Runner's Knee: The Knee Pain I'll Never Forget
Runner's Knee: The Knee Pain I'll Never Forget
As physical therapists, we all have patient cases that stay with us.
For me, it wasn't the patient with the worst injury or the most remarkable recovery.
It was a runner with a fairly common complaint: pain in the front of his knee.
The reason I still think about him today is because he taught me an important lesson early in my career:
Sometimes the simple answer isn't enough.

It Started With "Runner's Knee"
I was in my first year of residency when he came into the clinic.
He was 26 years old, an avid recreational runner, and training for a half marathon just two months away.
His training had come to a halt because of pain around his kneecap.
Like most of us would, he had searched online for answers. (This was well before ChatGPT.) Dr. Google confidently diagnosed him with Runner's Knee.
And, to his credit, he followed the advice.
He rested.
He foam rolled.
He stretched.
He strengthened his hips.
He completed his exercises.
Yet every time he tried to return to running...
The pain came back.
By the time he arrived in my clinic, he had already seen an orthopedist, a chiropractor, and another physical therapist.

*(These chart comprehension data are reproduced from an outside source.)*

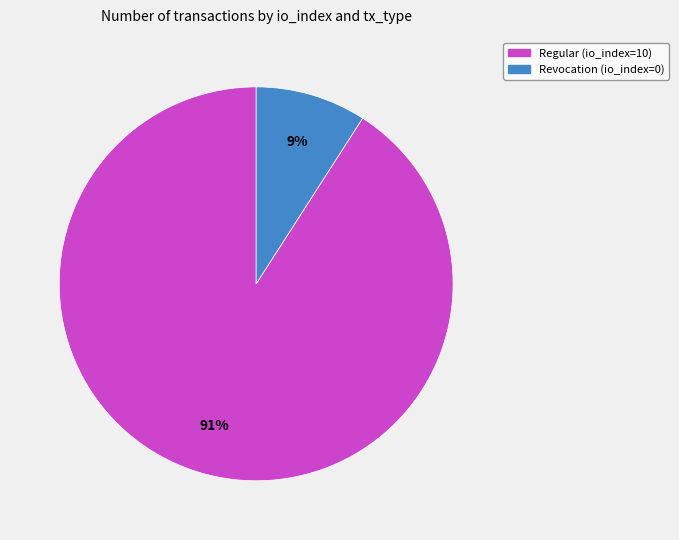

Count the number of slices in the pie.

2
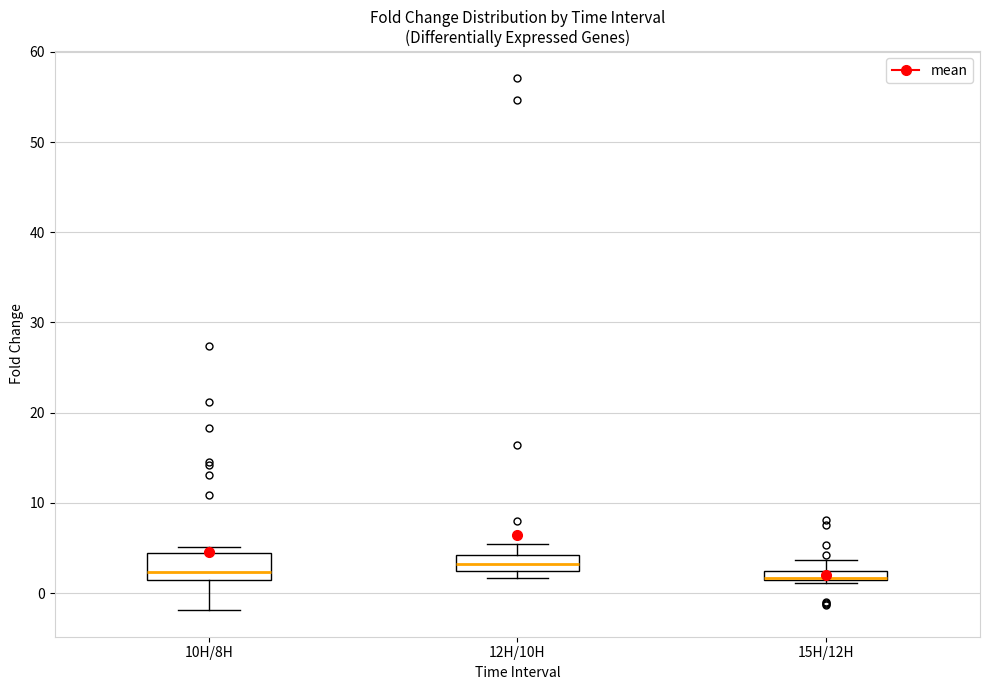

Comparing the boxes themselves (not the whiskers), which one is the tallest?

10H/8H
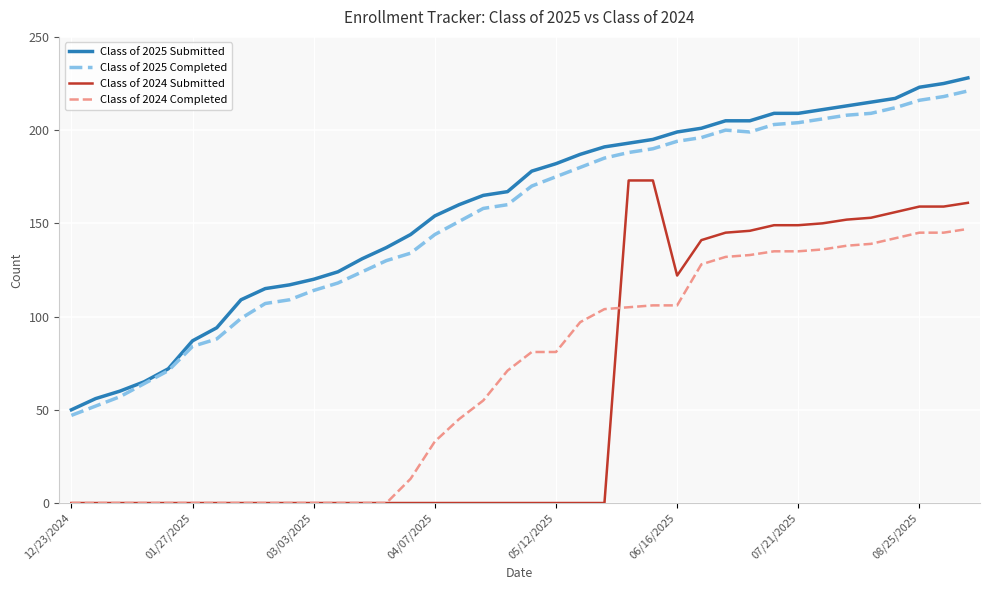

Does the chart have visible grid lines?

Yes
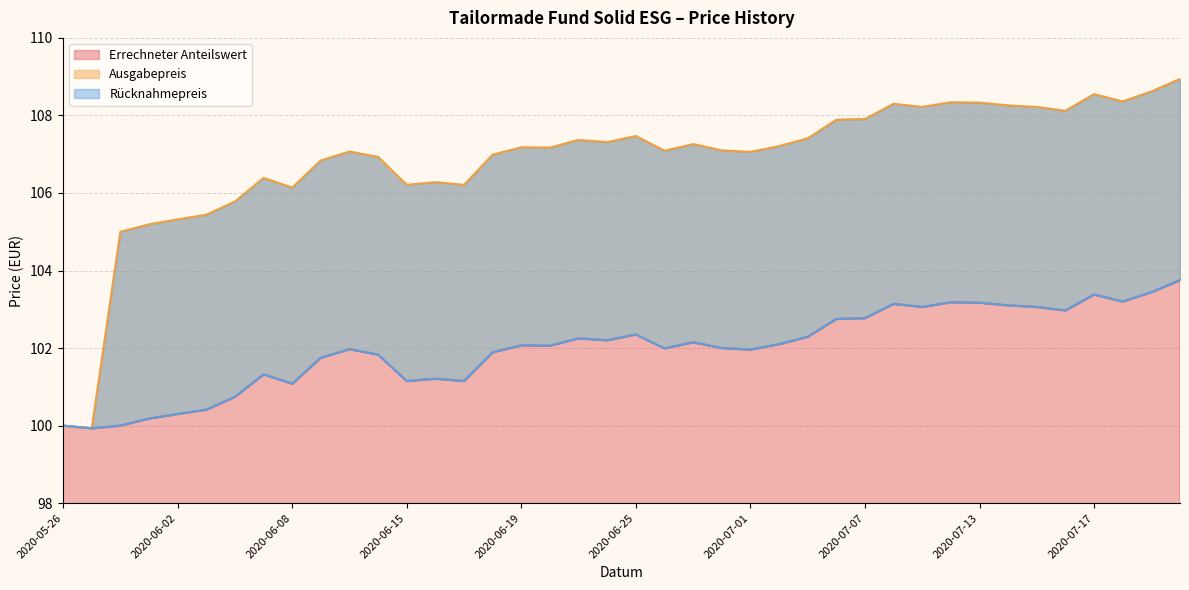

What is the difference between the second highest and second lowest values in the Errechneter Anteilswert series?

3.4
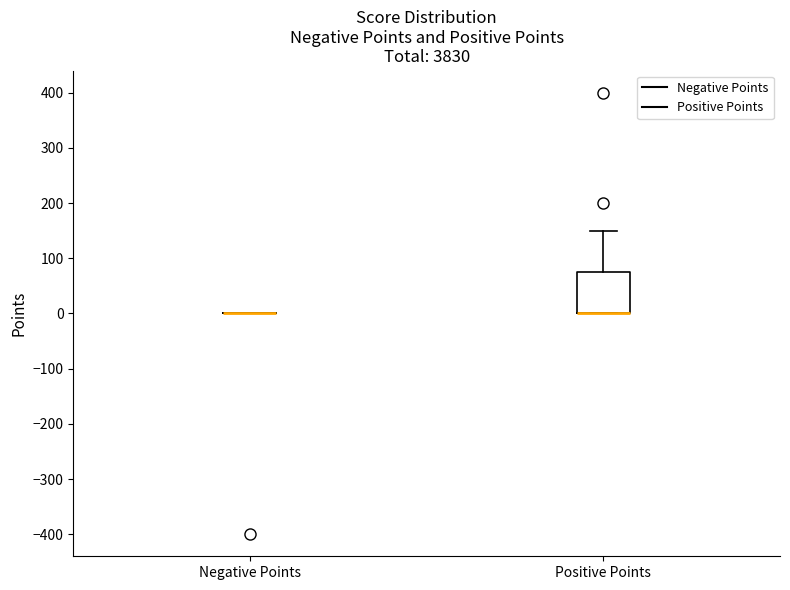

Comparing the boxes themselves (not the whiskers), which one is the tallest?

Positive Points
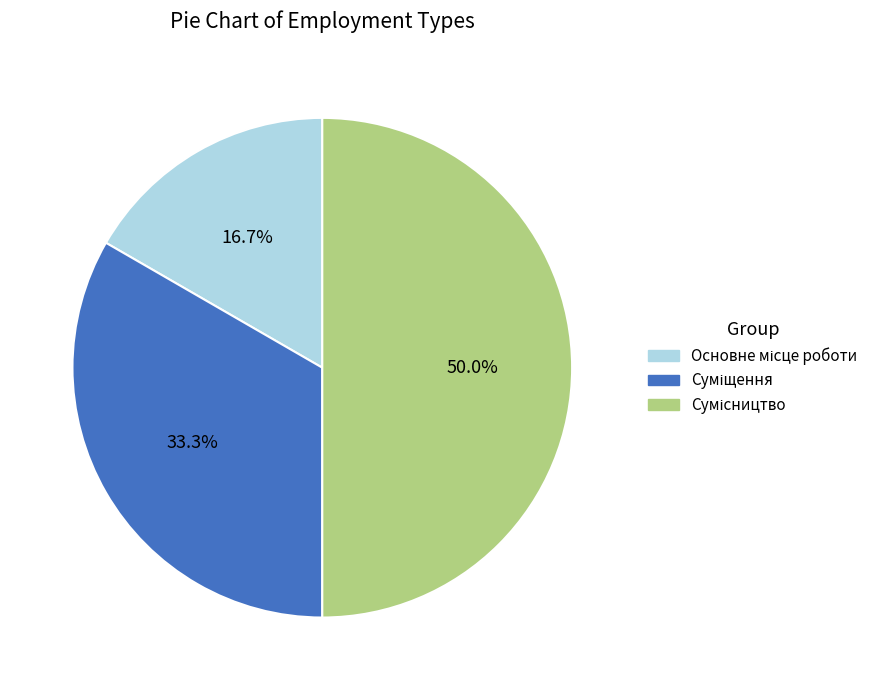

Count the number of slices in the pie.

3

Everyone agreed on the diagnosis.
No one had solved the problem.
The Problem With "Runner's Knee"
Runner's Knee—more formally known as Patellofemoral Pain Syndrome (PFPS)—is one of the most common overuse injuries we see.
It's estimated to affect nearly one in four people at some point and is more than twice as common in women than men.
The diagnosis describes pain around or behind the kneecap.
But here's the catch...
It tells us where the pain is—not why it's happening.
That's an important distinction.
Patellofemoral pain can develop for many different reasons:
Changes in training volume
Running mechanics
Hip or quadriceps weakness
Poor landing control
Mobility restrictions
Tissue overload
Recovery deficits
Two runners can have the exact same diagnosis and require completely different treatment plans.
That's where this patient's story became so valuable.
Looking Beyond the Diagnosis
One thing became obvious during our evaluation.
He had done nearly everything that would be considered "standard treatment."
He had reduced his mileage.
He was diligent with his home exercises.
He foam rolled.
He strengthened his hips.
None of those things were wrong.
But two important pieces were missing.
No one had actually watched him run.
And...
No one had tested the muscles responsible for controlling his running mechanics.
Instead, his rehabilitation had become a collection of good exercises without first identifying his problem.
What We Found
When we recorded his running and slowed the video down, something interesting emerged.
During the stance phase of his gait—the moment his foot contacted the ground—his painful leg accepted load much differently than the opposite side.
His knee moved forward more quickly and with noticeably less control.
We saw the same pattern during single-leg hopping drills.
Manual muscle testing also revealed several muscles that weren't contributing as effectively as they should have been, particularly around the hip and thigh.
None of these findings were dramatic on their own.
Together, however, they painted a much clearer picture.
What Changed
Over the next several weeks, we became much more specific.
Instead of simply strengthening "the hip," we targeted the muscles that weren't doing their job.
Instead of only treating symptoms, we practiced landing mechanics and taught his body how to better absorb force while running.
We addressed specific restrictions within his quadriceps and hamstrings that were limiting his movement.
Importantly...
We didn't throw away everything he had already been doing.
Foam rolling still had a place.
Some of his previous exercises stayed.
Occasionally, taping was useful.
The difference wasn't necessarily what we added.
It was that everything now had a purpose.
Each intervention addressed something we had actually measured.
What This Runner Taught Me
This article isn't about proving that our approach is better than anyone else's.
It's about what this patient taught me.
Diagnoses are important.
But they are only the beginning of the conversation.
The real question is:
"Why is your knee hurting?"
That's where rehabilitation becomes individualized.
That's where movement analysis matters.
And that's often where lasting progress begins.
This runner eventually crossed the finish line of his half marathon.
More importantly, he left me with a lesson that has shaped how I evaluate every runner who walks through our doors.
The diagnosis may tell us where the pain lives.
A thoughtful evaluation helps us understand why it showed up in the first place.